* Source excerpt:
────
Unpaid Invoice: What to Do Step by Step

Unpaid Invoice: What to Do Step by Step
Almost every business owner faces it at some point — you issue an invoice, the due date passes, and nothing arrives in your account. Surveys show that over 70% of Czech OSVČ have dealt with unpaid invoices. This article gives you a complete guide on how to proceed from the first day after the due date all the way to potential enforcement. Step by step, with specific deadlines and practical advice.
Key rule: act quickly
The longer you wait, the lower your chances of successfully recovering the debt. Statistics show that a debt more than 90 days overdue has a recovery rate of only around 70%. After a year, that drops below 50%. Don't delay.
Before You Start: Get Your Documentation in Order
Successful debt recovery stands or falls on solid documentation. Before taking any action, prepare the following:
- A copy of the invoice with the issue date and due date
- A contract or purchase order — written proof of the agreement
- A delivery note or handover protocol — proof that you fulfilled your obligation
- Email correspondence — everything that documents the business relationship
- Bank statement — confirmation that the payment has not arrived
- Any partial payments — if the debtor has paid part of the amount
An invoice alone is not enough
In court, an invoice by itself does not prove the existence of a debt. You need to demonstrate that a contractual relationship existed between you and the debtor, and that you fulfilled your obligations. Always have a written contract or at least a confirmed purchase order.
Step 1: Informal Reminder (1–5 Days After the Due Date)
In the first few days after the due date, non-payment is often the result of an administrative oversight. Start on a friendly note.
What to Do
- Call or send an informal email
- Reference the invoice number and due date
- Ask whether they received the invoice and whether everything is in order
- Offer to resend the invoice (the email may have been lost)
Tone of Communication
Be approachable and professional. In 80% of cases, it's simply a matter of forgetting or an administrative error, and an informal reminder is all it takes.
Step 2: First Written Reminder (7–14 Days After the Due Date)
If the informal reminder didn't work, move on to a formal written reminder.
────
* Data provided:
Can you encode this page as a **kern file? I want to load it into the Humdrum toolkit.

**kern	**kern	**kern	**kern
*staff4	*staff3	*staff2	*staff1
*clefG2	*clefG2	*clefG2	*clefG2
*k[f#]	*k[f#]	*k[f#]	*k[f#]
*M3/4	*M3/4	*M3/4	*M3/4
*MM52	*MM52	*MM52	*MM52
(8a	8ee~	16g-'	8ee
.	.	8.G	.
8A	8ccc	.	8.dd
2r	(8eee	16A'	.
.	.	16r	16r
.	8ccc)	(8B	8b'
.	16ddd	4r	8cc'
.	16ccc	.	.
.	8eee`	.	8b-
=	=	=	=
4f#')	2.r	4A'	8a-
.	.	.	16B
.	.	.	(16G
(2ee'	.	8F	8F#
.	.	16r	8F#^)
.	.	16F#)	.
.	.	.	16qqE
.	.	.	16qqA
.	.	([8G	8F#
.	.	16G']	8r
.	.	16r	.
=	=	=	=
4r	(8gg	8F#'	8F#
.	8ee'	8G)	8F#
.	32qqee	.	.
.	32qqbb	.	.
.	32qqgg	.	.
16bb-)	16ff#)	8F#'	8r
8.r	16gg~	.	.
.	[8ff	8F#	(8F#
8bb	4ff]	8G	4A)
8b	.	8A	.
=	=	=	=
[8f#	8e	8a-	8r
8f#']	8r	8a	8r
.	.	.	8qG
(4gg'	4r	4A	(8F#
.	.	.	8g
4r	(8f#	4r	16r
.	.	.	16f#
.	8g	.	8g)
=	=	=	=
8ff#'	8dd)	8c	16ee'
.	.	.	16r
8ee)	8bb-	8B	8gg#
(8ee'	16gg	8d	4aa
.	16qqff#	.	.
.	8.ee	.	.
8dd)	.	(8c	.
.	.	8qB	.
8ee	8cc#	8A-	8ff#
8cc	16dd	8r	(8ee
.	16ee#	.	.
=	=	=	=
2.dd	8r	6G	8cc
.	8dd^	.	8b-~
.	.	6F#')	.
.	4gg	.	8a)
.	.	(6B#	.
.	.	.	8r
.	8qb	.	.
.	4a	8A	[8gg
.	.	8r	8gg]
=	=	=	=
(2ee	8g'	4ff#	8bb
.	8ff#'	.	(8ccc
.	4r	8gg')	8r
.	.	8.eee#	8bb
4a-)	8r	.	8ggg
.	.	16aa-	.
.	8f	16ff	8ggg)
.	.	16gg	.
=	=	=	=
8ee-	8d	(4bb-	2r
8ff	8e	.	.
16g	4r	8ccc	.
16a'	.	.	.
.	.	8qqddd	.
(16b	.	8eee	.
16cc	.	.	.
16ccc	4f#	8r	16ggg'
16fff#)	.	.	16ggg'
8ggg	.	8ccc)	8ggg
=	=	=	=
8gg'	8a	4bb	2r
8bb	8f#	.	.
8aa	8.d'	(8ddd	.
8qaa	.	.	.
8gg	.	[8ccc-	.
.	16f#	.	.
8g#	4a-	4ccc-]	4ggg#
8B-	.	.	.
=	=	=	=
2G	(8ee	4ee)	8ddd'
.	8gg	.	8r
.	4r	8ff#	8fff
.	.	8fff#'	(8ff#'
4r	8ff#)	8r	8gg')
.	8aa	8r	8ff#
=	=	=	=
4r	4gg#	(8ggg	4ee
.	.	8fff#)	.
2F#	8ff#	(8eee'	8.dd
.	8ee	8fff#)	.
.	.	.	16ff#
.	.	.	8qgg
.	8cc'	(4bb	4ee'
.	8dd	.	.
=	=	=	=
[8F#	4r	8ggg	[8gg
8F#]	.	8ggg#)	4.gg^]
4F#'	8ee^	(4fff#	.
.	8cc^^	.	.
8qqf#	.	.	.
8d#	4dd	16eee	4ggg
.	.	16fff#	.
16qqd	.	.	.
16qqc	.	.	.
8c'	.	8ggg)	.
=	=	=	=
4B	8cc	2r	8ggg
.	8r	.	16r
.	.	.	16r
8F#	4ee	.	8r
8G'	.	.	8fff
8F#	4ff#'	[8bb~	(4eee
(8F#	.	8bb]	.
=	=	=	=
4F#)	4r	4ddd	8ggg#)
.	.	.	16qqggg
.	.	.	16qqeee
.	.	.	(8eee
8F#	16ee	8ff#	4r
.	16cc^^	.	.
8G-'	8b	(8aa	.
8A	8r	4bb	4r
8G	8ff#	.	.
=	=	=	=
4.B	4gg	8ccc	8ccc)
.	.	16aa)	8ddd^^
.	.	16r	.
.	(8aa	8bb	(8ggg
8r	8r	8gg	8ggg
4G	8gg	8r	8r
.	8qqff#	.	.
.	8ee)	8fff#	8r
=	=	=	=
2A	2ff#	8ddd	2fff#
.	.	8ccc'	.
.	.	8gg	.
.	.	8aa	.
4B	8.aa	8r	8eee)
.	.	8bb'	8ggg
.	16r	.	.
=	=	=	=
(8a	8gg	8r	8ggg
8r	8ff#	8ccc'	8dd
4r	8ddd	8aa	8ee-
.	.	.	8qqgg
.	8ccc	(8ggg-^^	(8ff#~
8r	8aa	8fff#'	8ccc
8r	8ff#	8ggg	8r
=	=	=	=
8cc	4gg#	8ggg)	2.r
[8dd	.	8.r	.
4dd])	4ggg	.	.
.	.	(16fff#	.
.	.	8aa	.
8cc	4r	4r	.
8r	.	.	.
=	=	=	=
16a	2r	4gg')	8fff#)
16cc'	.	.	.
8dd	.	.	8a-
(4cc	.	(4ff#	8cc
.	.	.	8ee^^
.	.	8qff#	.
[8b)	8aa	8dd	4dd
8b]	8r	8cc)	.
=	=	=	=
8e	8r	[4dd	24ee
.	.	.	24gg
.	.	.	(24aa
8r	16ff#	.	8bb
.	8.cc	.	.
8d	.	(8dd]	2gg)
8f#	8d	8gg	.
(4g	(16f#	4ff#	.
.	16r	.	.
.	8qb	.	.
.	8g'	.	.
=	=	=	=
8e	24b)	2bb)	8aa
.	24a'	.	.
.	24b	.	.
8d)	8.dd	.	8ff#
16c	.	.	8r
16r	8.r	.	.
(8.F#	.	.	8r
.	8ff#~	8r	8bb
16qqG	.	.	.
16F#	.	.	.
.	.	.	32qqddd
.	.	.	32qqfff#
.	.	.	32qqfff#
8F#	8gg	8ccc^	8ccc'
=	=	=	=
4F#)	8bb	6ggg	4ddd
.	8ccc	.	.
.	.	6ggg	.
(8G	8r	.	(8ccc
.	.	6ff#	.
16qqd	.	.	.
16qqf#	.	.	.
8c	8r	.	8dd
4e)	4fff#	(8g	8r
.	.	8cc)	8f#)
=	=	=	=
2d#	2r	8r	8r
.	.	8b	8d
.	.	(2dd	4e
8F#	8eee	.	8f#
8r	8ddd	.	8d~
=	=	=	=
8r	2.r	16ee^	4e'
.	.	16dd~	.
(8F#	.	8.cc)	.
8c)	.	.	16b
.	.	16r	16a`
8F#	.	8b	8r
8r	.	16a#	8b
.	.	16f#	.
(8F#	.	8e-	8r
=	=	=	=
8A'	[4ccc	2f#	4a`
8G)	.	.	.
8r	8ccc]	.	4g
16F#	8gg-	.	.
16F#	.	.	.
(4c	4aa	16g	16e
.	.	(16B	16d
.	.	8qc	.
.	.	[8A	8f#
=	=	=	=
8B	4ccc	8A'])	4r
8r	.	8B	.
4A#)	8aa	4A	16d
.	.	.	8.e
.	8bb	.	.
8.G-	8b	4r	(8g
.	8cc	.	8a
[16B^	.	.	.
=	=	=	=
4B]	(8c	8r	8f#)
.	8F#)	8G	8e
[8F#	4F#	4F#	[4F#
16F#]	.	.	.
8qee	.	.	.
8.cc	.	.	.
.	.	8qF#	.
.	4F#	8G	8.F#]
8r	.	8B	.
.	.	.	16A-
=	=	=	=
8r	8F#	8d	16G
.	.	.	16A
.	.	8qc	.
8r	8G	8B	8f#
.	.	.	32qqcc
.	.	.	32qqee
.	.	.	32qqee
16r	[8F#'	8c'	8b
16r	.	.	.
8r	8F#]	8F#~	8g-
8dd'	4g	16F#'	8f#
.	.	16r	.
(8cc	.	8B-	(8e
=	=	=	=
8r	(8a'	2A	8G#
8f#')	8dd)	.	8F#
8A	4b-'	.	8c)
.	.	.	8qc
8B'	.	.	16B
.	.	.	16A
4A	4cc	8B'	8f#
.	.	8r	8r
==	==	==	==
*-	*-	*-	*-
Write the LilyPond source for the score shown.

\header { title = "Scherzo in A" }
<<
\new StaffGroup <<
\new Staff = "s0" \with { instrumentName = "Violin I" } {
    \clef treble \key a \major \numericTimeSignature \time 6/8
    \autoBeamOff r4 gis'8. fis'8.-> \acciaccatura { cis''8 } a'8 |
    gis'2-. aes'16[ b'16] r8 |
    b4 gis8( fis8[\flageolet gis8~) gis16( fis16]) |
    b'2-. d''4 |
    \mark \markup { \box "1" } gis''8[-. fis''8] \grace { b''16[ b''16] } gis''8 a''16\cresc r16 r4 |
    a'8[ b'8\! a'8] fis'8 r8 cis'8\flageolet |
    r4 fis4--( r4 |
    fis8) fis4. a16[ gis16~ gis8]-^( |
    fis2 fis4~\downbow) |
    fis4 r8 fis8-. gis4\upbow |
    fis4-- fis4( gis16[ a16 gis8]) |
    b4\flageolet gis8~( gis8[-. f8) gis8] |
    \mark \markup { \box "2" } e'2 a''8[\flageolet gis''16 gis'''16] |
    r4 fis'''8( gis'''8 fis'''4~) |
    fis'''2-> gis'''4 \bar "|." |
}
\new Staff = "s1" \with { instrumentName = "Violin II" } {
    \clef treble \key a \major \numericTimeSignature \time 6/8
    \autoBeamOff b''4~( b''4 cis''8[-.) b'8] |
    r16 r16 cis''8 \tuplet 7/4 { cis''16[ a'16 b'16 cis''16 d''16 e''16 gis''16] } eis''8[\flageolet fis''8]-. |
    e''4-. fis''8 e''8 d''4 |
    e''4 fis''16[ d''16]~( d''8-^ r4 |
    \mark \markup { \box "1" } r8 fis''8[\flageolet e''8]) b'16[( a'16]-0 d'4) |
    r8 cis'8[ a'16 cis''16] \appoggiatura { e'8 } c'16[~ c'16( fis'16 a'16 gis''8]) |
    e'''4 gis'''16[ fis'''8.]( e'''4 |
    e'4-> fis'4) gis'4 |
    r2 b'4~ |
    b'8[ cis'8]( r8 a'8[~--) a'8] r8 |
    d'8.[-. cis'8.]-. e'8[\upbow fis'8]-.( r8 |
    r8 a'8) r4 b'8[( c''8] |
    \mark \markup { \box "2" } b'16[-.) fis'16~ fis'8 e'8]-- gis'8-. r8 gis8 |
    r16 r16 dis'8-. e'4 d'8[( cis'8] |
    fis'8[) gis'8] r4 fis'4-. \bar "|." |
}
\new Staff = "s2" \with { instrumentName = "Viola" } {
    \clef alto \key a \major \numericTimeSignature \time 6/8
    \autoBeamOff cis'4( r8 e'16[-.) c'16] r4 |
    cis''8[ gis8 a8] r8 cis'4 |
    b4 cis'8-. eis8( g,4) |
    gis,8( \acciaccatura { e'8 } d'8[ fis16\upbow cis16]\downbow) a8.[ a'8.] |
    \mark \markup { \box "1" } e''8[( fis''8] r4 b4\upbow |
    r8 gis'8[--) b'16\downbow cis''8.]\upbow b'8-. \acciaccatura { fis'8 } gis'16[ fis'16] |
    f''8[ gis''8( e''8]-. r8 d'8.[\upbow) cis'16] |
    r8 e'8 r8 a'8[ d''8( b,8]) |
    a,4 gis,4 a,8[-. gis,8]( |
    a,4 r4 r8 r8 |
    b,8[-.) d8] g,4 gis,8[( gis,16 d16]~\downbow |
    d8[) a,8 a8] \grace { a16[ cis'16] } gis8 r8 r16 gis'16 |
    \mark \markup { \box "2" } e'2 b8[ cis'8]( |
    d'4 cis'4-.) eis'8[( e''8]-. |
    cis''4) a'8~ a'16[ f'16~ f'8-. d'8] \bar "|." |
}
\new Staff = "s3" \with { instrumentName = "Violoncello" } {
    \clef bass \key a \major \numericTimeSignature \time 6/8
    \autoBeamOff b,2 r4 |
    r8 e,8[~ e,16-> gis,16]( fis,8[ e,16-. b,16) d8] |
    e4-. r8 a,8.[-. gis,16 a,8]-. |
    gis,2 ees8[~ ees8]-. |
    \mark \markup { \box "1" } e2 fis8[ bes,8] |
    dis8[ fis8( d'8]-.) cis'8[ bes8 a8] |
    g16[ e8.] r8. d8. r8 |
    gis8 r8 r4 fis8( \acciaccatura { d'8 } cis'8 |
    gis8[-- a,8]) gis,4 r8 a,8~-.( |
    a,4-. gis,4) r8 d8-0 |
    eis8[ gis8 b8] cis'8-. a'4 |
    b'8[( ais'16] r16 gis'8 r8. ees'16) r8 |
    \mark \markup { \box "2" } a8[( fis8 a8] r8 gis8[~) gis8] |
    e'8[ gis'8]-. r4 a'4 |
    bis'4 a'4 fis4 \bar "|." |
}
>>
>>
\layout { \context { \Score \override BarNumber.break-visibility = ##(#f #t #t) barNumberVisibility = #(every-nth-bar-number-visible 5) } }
────
Decide whether each statement agrees with the unpaid-invoice guide, answering yes or no and quoting the words that settle it. 1. An invoice alone is enough to prove a debt in court. 2. The informal reminder is meant for the first 1–5 days after the due date. 3. A year after the due date, the chance of recovering the debt is still above 50%. Rely only on the unpaid-invoice guide for what comes next.

* Task response:
1. No: "In court, an invoice by itself does not prove the existence of a debt."
2. Yes: "Step 1: Informal Reminder (1–5 Days After the Due Date)"
3. No: "After a year, that drops below 50%."